Exercise brief - In the entries below, tally the lines that contain the string "fault", then state that number alone.

Data listing -
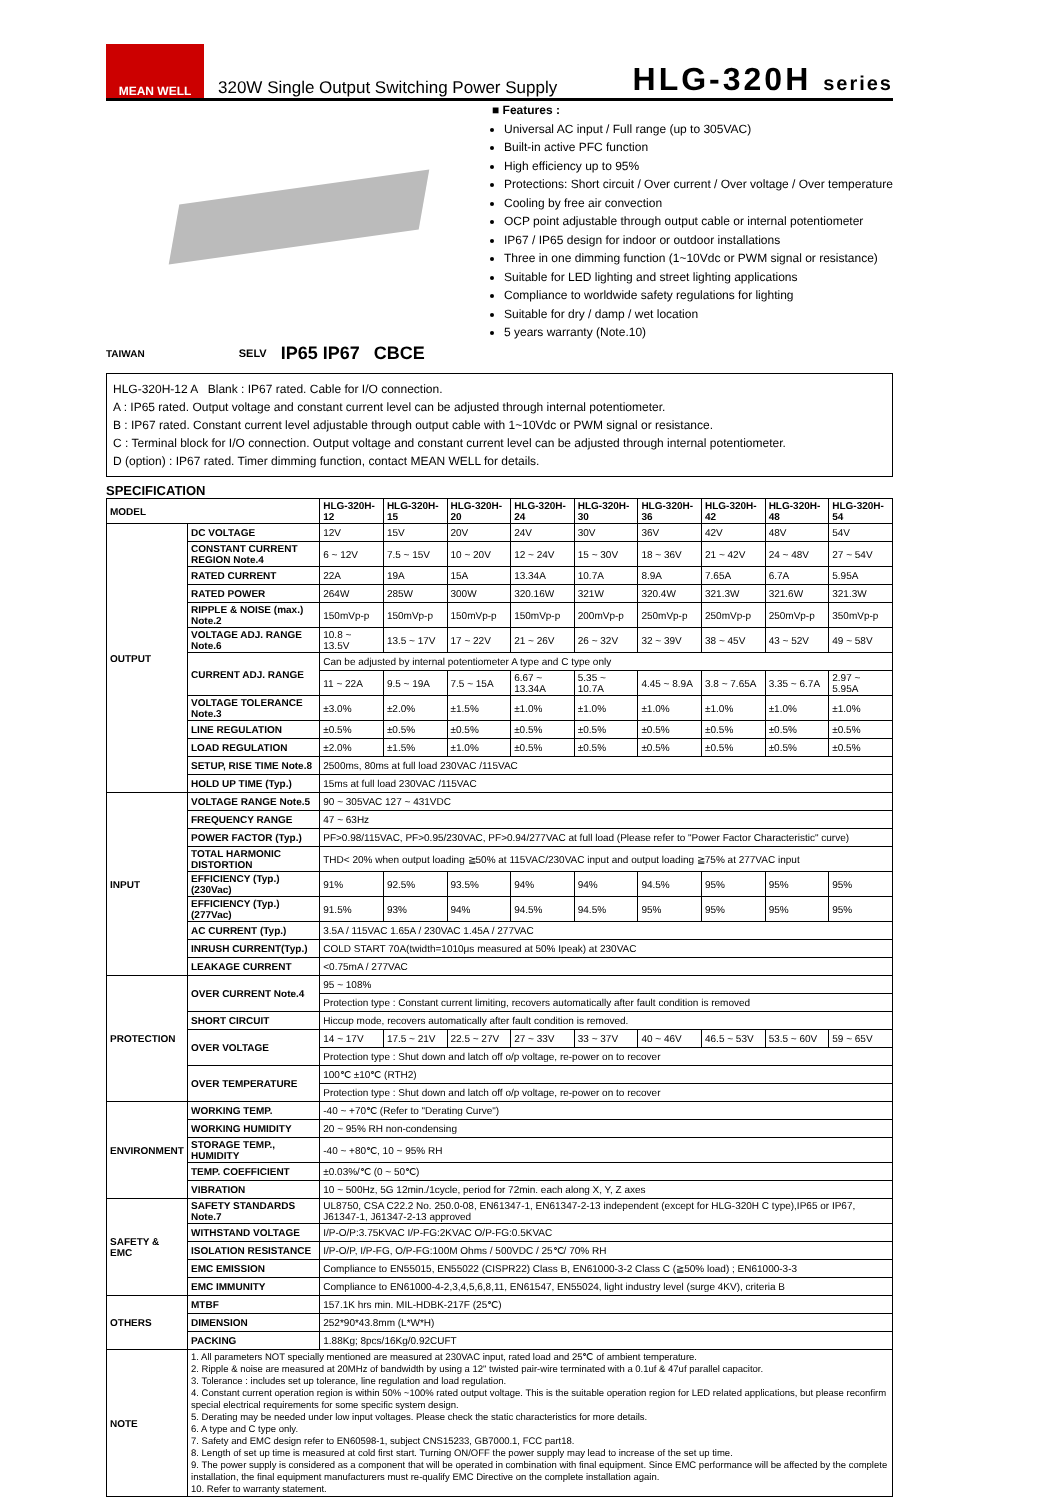MEAN WELL
320W Single Output Switching Power Supply
HLG-320H series
■ Features :
Universal AC input / Full range (up to 305VAC)
Built-in active PFC function
High efficiency up to 95%
Protections: Short circuit / Over current / Over voltage / Over temperature
Cooling by free air convection
OCP point adjustable through output cable or internal potentiometer
IP67 / IP65 design for indoor or outdoor installations
Three in one dimming function (1~10Vdc or PWM signal or resistance)
Suitable for LED lighting and street lighting applications
Compliance to worldwide safety regulations for lighting
Suitable for dry / damp / wet location
5 years warranty (Note.10)
TAIWAN SELV IP65 IP67 CBCE
HLG-320H-12 A Blank : IP67 rated. Cable for I/O connection.
A : IP65 rated. Output voltage and constant current level can be adjusted through internal potentiometer.
B : IP67 rated. Constant current level adjustable through output cable with 1~10Vdc or PWM signal or resistance.
C : Terminal block for I/O connection. Output voltage and constant current level can be adjusted through internal potentiometer.
D (option) : IP67 rated. Timer dimming function, contact MEAN WELL for details.
SPECIFICATION
| MODEL | | HLG-320H-12 | HLG-320H-15 | HLG-320H-20 | HLG-320H-24 | HLG-320H-30 | HLG-320H-36 | HLG-320H-42 | HLG-320H-48 | HLG-320H-54 |
| --- | --- | --- | --- | --- | --- | --- | --- | --- | --- | --- |
| OUTPUT | DC VOLTAGE | 12V | 15V | 20V | 24V | 30V | 36V | 42V | 48V | 54V |
| | CONSTANT CURRENT REGION Note.4 | 6 ~ 12V | 7.5 ~ 15V | 10 ~ 20V | 12 ~ 24V | 15 ~ 30V | 18 ~ 36V | 21 ~ 42V | 24 ~ 48V | 27 ~ 54V |
| | RATED CURRENT | 22A | 19A | 15A | 13.34A | 10.7A | 8.9A | 7.65A | 6.7A | 5.95A |
| | RATED POWER | 264W | 285W | 300W | 320.16W | 321W | 320.4W | 321.3W | 321.6W | 321.3W |
| | RIPPLE & NOISE (max.) Note.2 | 150mVp-p | 150mVp-p | 150mVp-p | 150mVp-p | 200mVp-p | 250mVp-p | 250mVp-p | 250mVp-p | 350mVp-p |
| | VOLTAGE ADJ. RANGE Note.6 | 10.8 ~ 13.5V | 13.5 ~ 17V | 17 ~ 22V | 21 ~ 26V | 26 ~ 32V | 32 ~ 39V | 38 ~ 45V | 43 ~ 52V | 49 ~ 58V |
| | CURRENT ADJ. RANGE | Can be adjusted by internal potentiometer A type and C type only | | | | | | | | |
| | | 11 ~ 22A | 9.5 ~ 19A | 7.5 ~ 15A | 6.67 ~ 13.34A | 5.35 ~ 10.7A | 4.45 ~ 8.9A | 3.8 ~ 7.65A | 3.35 ~ 6.7A | 2.97 ~ 5.95A |
| | VOLTAGE TOLERANCE Note.3 | ±3.0% | ±2.0% | ±1.5% | ±1.0% | ±1.0% | ±1.0% | ±1.0% | ±1.0% | ±1.0% |
| | LINE REGULATION | ±0.5% | ±0.5% | ±0.5% | ±0.5% | ±0.5% | ±0.5% | ±0.5% | ±0.5% | ±0.5% |
| | LOAD REGULATION | ±2.0% | ±1.5% | ±1.0% | ±0.5% | ±0.5% | ±0.5% | ±0.5% | ±0.5% | ±0.5% |
| | SETUP, RISE TIME Note.8 | 2500ms, 80ms at full load 230VAC /115VAC | | | | | | | | |
| | HOLD UP TIME (Typ.) | 15ms at full load 230VAC /115VAC | | | | | | | | |
| INPUT | VOLTAGE RANGE Note.5 | 90 ~ 305VAC 127 ~ 431VDC | | | | | | | | |
| | FREQUENCY RANGE | 47 ~ 63Hz | | | | | | | | |
| | POWER FACTOR (Typ.) | PF>0.98/115VAC, PF>0.95/230VAC, PF>0.94/277VAC at full load (Please refer to "Power Factor Characteristic" curve) | | | | | | | | |
| | TOTAL HARMONIC DISTORTION | THD< 20% when output loading ≧50% at 115VAC/230VAC input and output loading ≧75% at 277VAC input | | | | | | | | |
| | EFFICIENCY (Typ.) (230Vac) | 91% | 92.5% | 93.5% | 94% | 94% | 94.5% | 95% | 95% | 95% |
| | EFFICIENCY (Typ.) (277Vac) | 91.5% | 93% | 94% | 94.5% | 94.5% | 95% | 95% | 95% | 95% |
| | AC CURRENT (Typ.) | 3.5A / 115VAC 1.65A / 230VAC 1.45A / 277VAC | | | | | | | | |
| | INRUSH CURRENT(Typ.) | COLD START 70A(twidth=1010μs measured at 50% Ipeak) at 230VAC | | | | | | | | |
| | LEAKAGE CURRENT | <0.75mA / 277VAC | | | | | | | | |
| PROTECTION | OVER CURRENT Note.4 | 95 ~ 108% | | | | | | | | |
| | | Protection type : Constant current limiting, recovers automatically after fault condition is removed | | | | | | | | |
| | SHORT CIRCUIT | Hiccup mode, recovers automatically after fault condition is removed. | | | | | | | | |
| | OVER VOLTAGE | 14 ~ 17V | 17.5 ~ 21V | 22.5 ~ 27V | 27 ~ 33V | 33 ~ 37V | 40 ~ 46V | 46.5 ~ 53V | 53.5 ~ 60V | 59 ~ 65V |
| | | Protection type : Shut down and latch off o/p voltage, re-power on to recover | | | | | | | | |
| | OVER TEMPERATURE | 100℃ ±10℃ (RTH2) | | | | | | | | |
| | | Protection type : Shut down and latch off o/p voltage, re-power on to recover | | | | | | | | |
| ENVIRONMENT | WORKING TEMP. | -40 ~ +70℃ (Refer to "Derating Curve") | | | | | | | | |
| | WORKING HUMIDITY | 20 ~ 95% RH non-condensing | | | | | | | | |
| | STORAGE TEMP., HUMIDITY | -40 ~ +80℃, 10 ~ 95% RH | | | | | | | | |
| | TEMP. COEFFICIENT | ±0.03%/℃ (0 ~ 50℃) | | | | | | | | |
| | VIBRATION | 10 ~ 500Hz, 5G 12min./1cycle, period for 72min. each along X, Y, Z axes | | | | | | | | |
| SAFETY & EMC | SAFETY STANDARDS Note.7 | UL8750, CSA C22.2 No. 250.0-08, EN61347-1, EN61347-2-13 independent (except for HLG-320H C type),IP65 or IP67, J61347-1, J61347-2-13 approved | | | | | | | | |
| | WITHSTAND VOLTAGE | I/P-O/P:3.75KVAC I/P-FG:2KVAC O/P-FG:0.5KVAC | | | | | | | | |
| | ISOLATION RESISTANCE | I/P-O/P, I/P-FG, O/P-FG:100M Ohms / 500VDC / 25℃/ 70% RH | | | | | | | | |
| | EMC EMISSION | Compliance to EN55015, EN55022 (CISPR22) Class B, EN61000-3-2 Class C (≧50% load) ; EN61000-3-3 | | | | | | | | |
| | EMC IMMUNITY | Compliance to EN61000-4-2,3,4,5,6,8,11, EN61547, EN55024, light industry level (surge 4KV), criteria B | | | | | | | | |
| OTHERS | MTBF | 157.1K hrs min. MIL-HDBK-217F (25℃) | | | | | | | | |
| | DIMENSION | 252*90*43.8mm (L*W*H) | | | | | | | | |
| | PACKING | 1.88Kg; 8pcs/16Kg/0.92CUFT | | | | | | | | |
| NOTE | 1. All parameters NOT specially mentioned are measured at 230VAC input, rated load and 25℃ of ambient temperature. 2. Ripple & noise are measured at 20MHz of bandwidth by using a 12" twisted pair-wire terminated with a 0.1uf & 47uf parallel capacitor. 3. Tolerance : includes set up tolerance, line regulation and load regulation. 4. Constant current operation region is within 50% ~100% rated output voltage. This is the suitable operation region for LED related applications, but please reconfirm special electrical requirements for some specific system design. 5. Derating may be needed under low input voltages. Please check the static characteristics for more details. 6. A type and C type only. 7. Safety and EMC design refer to EN60598-1, subject CNS15233, GB7000.1, FCC part18. 8. Length of set up time is measured at cold first start. Turning ON/OFF the power supply may lead to increase of the set up time. 9. The power supply is considered as a component that will be operated in combination with final equipment. Since EMC performance will be affected by the complete installation, the final equipment manufacturers must re-qualify EMC Directive on the complete installation again. 10. Refer to warranty statement. | | | | | | | | | |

Answer for the task - 2